The cast try hard to find this middle ground and to their credit they do pretty well. Carlyle does well to bring out a real person in George, covering up the question marks early on. He is left a bit high and dry in the second half but does his best. The same could be said of Carla, who is a person in the first half and a journey in the second. Cabezas delivers the role as well as she can and is natural and convincing throughout. Glenn has an obvious role but he is a good presence. The rest of the support cast is solid enough but the problems is with the material, not with any of the cast.

Overall then a fairly mixed affair that is as affecting as it is preachy. Easy to see why it failed to get much of an audience as it makes for an uneasy mix of ideas that don't really come off – failing to educate much more than on a superficial level and failing to produce a real character piece (that would have been better).

Reviewed by cmorales N/A

A young woman's harrowing tale

I am Nicaraguan by birth, but stayed away from politics while I lived in that country, although my family and myself experienced the anxiety, and sometimes the horror, of living under a totalitarian regime, even one supported by the US, such as the Somoza dynasty.

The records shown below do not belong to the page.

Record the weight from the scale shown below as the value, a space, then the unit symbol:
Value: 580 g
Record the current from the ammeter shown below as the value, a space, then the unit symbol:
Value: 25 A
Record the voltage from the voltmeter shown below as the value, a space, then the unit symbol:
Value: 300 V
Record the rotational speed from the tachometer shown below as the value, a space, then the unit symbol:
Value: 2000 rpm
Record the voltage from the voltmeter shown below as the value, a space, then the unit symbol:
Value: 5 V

Although I left for the USA three years before the final triumph of the Sandinista revolution, I visited the country many times during the Sandinistas' 10-year rule, and saw first-hand the good and bad sides of the revolution, as well as the economic hardships caused by President Reagan's (though Olly North and the CIA) support of the counter-revolutionary thugs called "contras", who decimated a whole generation of young people in that unfortunate country.

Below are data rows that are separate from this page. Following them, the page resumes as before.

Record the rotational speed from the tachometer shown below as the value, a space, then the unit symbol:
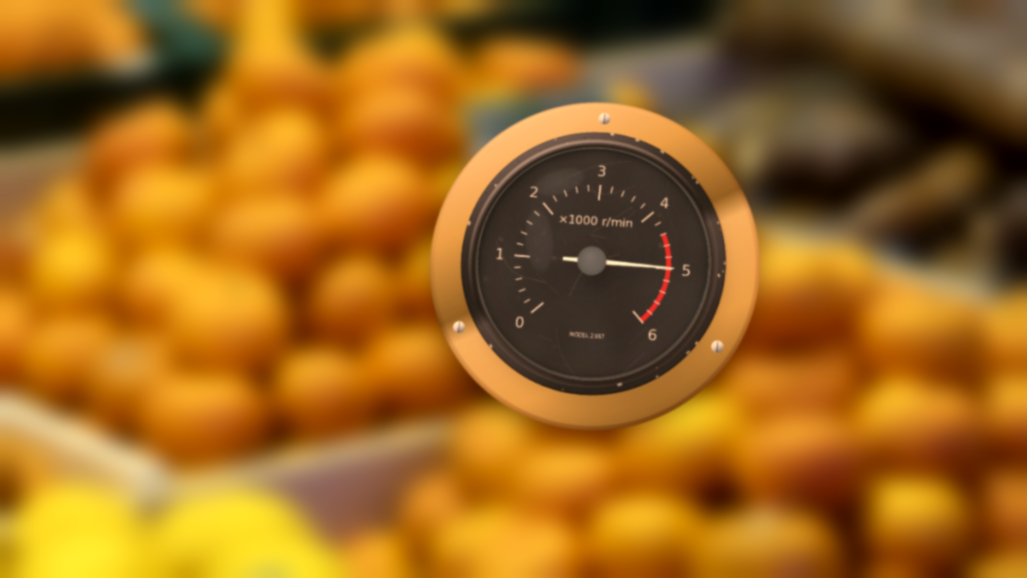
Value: 5000 rpm
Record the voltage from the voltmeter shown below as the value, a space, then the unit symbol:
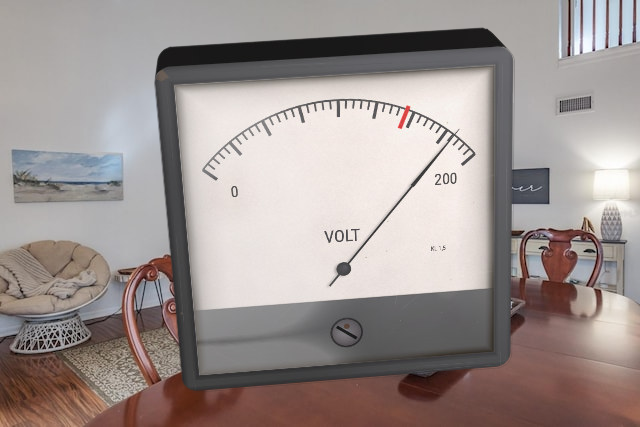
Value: 180 V
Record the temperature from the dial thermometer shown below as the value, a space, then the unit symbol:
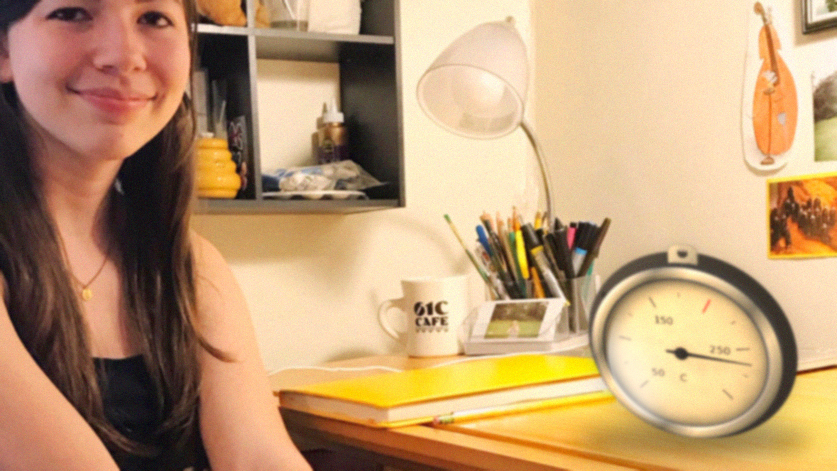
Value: 262.5 °C
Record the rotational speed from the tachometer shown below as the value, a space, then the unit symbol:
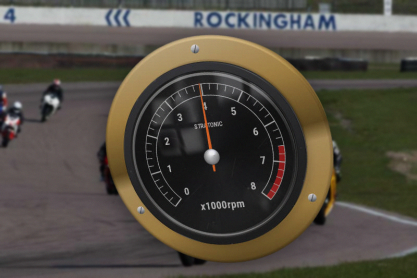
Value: 4000 rpm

I watched this movie last night and was impressed by how true to life Ken Loach managed to keep it. Although to some people it might appear as propaganda, my own experience tells me that everything that was depicted in the film (as far as the situation in Nicaragua in 1987 is concerned) was very realistic. The enthusiasm, especially among the poor and young for the revolution was true, I saw it with my own eyes. The fervor of the literacy campaign volunteers was admirable, even though some of them were targeted as "strategic" targets by the contra forces. Also targeted for destruction were health centers (which had never before existed in many remote villages), grain silos, tobacco sheds, etc., in the areas bordering Honduras, which is where Carla's family lives. The nighttime contra raid was very realistic, I must say, even though I myself never had to live through one. But I knew people who did. The cruelty of the contras depicted in the movie was well documented by American and other media at the time.

Oyanka Cabezas' portrayal of the young woman is remarkable, and Robert Carlyle's young bus driver is spot-on. The role of Scott Glen as a reformed CIA agent, although good, is the only one I could find fault with for being a little political and perhaps preachy, but I think his comments were based on facts.

In summary, I enjoyed the film very much. You don't have to be political to appreciate injustice, poverty, love and human decency. These human vices and virtues are all very well portrayed in this story. Kudos to all involved in its making.

Reviewed by Serpico-7 10 /10

One of the best British Films of the Nineties

It is easy to overlook this Ken Loach film. Critics had not been so kind about the excellent Land and Freedom as they had been in the past, and Carla's song didn't fare that well either. It seems difficult to understand why. The inimicable brand of social realism is there as is the focus on the experiences and emotions of the individual. There is even the trademark visual in-joke.

More than any other character in the recent past I cared for Carla. All performances are exceptional. What we have here is social realism that expands into political statement and ultimately human tragedy.

If at all possible, try to see this film. Carlisle's broad Scottish accent may make it difficult to follow for the non-initiated, but persevere, and you will be rewarded.